Work instructions:
Reproduce the entries verbatim, starting with their first line and ending with the line that contains "rotate and perspective: rotation -4.25°, automatic", inclusive.

[Begin Records shown]

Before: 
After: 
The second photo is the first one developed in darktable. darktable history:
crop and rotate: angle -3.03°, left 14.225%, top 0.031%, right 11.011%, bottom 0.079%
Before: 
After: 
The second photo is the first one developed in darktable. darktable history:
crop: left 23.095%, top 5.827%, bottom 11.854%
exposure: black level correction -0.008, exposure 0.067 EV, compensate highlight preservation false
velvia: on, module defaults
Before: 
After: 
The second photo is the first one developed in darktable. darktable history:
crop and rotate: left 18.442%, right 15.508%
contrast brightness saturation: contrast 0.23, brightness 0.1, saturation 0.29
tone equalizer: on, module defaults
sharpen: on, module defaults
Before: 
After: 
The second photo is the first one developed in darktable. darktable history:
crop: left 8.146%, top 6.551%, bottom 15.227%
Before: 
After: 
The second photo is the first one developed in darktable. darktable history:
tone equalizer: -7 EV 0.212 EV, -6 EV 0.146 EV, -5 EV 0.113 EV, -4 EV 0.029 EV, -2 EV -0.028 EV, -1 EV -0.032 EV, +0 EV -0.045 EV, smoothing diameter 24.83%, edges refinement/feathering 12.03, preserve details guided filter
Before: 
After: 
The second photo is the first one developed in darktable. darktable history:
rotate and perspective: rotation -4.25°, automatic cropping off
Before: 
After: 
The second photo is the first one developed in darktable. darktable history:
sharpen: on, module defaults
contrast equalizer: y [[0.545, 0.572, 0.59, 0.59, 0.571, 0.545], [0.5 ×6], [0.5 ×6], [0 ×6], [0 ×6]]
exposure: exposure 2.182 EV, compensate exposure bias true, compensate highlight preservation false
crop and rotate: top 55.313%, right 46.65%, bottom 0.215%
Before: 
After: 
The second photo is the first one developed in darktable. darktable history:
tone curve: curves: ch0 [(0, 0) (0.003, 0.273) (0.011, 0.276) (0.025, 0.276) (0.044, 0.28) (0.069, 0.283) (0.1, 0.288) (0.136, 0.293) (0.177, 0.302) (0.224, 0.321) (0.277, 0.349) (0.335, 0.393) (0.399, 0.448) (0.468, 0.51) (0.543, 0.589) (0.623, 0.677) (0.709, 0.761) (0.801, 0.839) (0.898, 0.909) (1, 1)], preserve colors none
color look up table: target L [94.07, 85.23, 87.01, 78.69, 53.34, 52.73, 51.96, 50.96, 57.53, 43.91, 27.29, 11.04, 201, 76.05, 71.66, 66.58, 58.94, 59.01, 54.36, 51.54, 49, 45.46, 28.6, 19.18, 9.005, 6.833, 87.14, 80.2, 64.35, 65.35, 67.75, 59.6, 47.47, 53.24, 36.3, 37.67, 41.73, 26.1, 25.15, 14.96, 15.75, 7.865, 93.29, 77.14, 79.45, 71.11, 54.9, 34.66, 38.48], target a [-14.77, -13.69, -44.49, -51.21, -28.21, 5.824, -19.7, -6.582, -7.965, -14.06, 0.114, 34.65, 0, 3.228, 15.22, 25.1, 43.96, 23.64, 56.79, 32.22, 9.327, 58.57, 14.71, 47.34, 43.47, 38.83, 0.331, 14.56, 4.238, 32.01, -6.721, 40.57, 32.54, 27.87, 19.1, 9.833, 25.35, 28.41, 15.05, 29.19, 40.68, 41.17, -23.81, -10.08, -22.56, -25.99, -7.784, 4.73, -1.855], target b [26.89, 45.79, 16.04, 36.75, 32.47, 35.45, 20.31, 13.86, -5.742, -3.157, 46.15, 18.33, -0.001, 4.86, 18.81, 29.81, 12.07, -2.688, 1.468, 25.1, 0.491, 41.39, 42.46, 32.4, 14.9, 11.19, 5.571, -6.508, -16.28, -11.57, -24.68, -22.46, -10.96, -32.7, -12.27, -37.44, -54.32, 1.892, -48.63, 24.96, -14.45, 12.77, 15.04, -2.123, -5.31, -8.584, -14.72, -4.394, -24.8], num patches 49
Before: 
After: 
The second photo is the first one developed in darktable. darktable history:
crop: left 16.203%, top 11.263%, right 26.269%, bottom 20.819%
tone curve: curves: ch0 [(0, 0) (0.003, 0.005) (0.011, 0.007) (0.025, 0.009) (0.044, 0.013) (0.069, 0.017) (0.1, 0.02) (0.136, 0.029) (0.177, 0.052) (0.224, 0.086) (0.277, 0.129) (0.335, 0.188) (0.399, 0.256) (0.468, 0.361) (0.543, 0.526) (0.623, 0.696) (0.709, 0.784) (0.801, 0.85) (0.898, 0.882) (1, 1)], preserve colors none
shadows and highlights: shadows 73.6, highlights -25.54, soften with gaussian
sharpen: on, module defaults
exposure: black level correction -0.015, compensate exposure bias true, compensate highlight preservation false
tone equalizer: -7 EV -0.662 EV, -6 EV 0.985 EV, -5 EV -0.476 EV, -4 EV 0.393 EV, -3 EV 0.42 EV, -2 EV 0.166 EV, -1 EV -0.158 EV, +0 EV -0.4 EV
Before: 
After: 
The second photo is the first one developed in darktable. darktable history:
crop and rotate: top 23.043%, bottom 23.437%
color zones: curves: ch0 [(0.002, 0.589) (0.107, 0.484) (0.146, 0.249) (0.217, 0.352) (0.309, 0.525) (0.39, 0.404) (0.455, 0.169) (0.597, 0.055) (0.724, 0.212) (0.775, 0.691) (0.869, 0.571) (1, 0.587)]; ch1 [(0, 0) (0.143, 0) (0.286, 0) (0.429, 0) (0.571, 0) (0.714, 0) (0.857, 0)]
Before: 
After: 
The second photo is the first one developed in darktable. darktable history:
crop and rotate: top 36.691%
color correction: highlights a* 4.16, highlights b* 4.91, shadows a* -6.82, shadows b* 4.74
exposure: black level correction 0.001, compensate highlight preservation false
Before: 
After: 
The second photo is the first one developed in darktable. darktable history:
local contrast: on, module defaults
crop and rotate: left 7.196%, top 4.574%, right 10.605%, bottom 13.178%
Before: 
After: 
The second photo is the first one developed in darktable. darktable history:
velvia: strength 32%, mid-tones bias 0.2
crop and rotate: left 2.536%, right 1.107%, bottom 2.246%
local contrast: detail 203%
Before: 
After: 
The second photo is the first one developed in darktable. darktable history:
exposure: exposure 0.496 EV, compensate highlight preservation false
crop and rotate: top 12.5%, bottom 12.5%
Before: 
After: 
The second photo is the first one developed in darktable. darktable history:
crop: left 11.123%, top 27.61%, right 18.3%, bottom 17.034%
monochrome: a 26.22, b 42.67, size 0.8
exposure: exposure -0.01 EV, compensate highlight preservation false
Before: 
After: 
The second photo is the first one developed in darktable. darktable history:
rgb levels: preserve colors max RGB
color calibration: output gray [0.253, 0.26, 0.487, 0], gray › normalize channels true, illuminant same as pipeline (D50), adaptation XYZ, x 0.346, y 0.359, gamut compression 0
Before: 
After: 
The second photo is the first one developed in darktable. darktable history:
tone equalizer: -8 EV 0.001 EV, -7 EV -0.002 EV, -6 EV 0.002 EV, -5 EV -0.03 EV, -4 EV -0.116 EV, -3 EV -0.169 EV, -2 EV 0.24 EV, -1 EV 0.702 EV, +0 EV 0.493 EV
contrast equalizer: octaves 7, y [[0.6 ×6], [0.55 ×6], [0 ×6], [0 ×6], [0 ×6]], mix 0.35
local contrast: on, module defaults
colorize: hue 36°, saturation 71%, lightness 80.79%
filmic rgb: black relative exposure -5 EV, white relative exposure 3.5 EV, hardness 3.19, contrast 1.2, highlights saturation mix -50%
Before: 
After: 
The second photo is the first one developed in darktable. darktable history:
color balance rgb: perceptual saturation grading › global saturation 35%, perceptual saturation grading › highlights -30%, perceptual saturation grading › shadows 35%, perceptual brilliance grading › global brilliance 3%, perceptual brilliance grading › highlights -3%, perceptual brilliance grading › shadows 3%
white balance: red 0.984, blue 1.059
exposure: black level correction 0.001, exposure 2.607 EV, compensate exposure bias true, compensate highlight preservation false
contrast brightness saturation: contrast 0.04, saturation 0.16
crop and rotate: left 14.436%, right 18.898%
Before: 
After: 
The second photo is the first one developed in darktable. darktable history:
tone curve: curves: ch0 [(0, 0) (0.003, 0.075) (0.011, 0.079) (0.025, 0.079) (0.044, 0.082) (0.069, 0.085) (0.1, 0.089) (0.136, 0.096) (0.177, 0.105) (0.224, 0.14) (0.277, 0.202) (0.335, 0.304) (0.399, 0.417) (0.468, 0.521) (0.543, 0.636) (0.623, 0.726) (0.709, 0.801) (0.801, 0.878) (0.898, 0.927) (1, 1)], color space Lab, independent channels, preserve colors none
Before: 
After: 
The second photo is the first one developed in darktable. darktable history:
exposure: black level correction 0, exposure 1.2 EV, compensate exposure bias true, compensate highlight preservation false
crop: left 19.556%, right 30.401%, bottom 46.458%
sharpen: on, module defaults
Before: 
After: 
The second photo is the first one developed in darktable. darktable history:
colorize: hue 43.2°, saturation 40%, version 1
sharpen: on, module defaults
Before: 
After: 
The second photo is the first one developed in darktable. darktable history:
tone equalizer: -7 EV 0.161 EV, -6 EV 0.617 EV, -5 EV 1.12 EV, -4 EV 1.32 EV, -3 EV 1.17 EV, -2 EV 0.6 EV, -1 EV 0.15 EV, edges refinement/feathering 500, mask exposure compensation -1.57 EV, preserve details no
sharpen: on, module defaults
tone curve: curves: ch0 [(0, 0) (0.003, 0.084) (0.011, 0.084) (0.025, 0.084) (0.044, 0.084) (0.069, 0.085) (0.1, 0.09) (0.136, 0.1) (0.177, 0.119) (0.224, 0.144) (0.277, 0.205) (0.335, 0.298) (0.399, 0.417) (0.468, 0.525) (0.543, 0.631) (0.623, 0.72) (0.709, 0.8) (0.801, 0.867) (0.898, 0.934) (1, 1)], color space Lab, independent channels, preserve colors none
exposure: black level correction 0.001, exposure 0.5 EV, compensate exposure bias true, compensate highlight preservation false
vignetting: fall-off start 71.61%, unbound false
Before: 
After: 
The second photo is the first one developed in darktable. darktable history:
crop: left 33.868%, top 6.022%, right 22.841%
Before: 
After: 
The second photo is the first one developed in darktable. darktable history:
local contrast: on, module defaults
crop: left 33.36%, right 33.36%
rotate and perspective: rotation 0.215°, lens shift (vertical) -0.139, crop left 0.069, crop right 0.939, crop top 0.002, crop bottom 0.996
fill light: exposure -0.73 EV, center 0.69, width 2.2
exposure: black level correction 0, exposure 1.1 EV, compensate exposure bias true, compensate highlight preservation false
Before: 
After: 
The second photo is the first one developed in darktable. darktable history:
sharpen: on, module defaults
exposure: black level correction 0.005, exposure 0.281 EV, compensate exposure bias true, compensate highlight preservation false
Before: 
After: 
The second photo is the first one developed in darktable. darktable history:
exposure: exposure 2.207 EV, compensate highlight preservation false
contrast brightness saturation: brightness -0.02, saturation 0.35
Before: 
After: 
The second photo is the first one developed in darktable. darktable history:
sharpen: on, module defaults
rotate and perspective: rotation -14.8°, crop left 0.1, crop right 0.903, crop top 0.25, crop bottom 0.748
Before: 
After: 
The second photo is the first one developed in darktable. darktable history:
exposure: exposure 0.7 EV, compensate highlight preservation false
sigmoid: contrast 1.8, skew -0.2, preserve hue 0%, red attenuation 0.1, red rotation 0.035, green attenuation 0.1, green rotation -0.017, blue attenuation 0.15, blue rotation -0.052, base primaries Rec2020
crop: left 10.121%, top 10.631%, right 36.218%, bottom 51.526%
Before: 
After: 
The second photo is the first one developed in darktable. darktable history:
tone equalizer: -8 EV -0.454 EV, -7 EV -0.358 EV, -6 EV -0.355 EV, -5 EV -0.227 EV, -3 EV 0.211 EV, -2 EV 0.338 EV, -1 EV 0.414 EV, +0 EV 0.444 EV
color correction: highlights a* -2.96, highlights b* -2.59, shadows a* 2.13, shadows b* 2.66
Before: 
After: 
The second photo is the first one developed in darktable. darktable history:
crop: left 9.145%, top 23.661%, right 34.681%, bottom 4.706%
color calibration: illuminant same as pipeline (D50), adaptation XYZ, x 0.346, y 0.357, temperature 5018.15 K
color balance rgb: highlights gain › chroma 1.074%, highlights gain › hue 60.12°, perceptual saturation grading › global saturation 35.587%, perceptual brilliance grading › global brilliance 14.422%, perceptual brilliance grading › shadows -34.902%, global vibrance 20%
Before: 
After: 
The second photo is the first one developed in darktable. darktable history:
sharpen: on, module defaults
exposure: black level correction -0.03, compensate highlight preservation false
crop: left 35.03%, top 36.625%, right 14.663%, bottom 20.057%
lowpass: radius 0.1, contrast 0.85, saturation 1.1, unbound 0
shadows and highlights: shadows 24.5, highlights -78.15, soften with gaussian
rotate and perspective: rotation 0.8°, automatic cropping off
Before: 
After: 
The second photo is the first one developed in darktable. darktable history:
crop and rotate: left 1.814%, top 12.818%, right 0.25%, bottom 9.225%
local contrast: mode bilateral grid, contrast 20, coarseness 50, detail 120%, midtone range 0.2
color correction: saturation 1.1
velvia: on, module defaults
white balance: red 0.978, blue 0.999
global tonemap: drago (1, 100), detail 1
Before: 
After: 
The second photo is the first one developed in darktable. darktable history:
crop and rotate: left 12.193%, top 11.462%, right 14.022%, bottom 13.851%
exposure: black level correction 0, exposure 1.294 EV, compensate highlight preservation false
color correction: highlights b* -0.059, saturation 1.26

[End Records shown]

Solution to this problem:
Before: 
After: 
The second photo is the first one developed in darktable. darktable history:
crop and rotate: angle -3.03°, left 14.225%, top 0.031%, right 11.011%, bottom 0.079%
Before: 
After: 
The second photo is the first one developed in darktable. darktable history:
crop: left 23.095%, top 5.827%, bottom 11.854%
exposure: black level correction -0.008, exposure 0.067 EV, compensate highlight preservation false
velvia: on, module defaults
Before: 
After: 
The second photo is the first one developed in darktable. darktable history:
crop and rotate: left 18.442%, right 15.508%
contrast brightness saturation: contrast 0.23, brightness 0.1, saturation 0.29
tone equalizer: on, module defaults
sharpen: on, module defaults
Before: 
After: 
The second photo is the first one developed in darktable. darktable history:
crop: left 8.146%, top 6.551%, bottom 15.227%
Before: 
After: 
The second photo is the first one developed in darktable. darktable history:
tone equalizer: -7 EV 0.212 EV, -6 EV 0.146 EV, -5 EV 0.113 EV, -4 EV 0.029 EV, -2 EV -0.028 EV, -1 EV -0.032 EV, +0 EV -0.045 EV, smoothing diameter 24.83%, edges refinement/feathering 12.03, preserve details guided filter
Before: 
After: 
The second photo is the first one developed in darktable. darktable history:
rotate and perspective: rotation -4.25°, automatic cropping off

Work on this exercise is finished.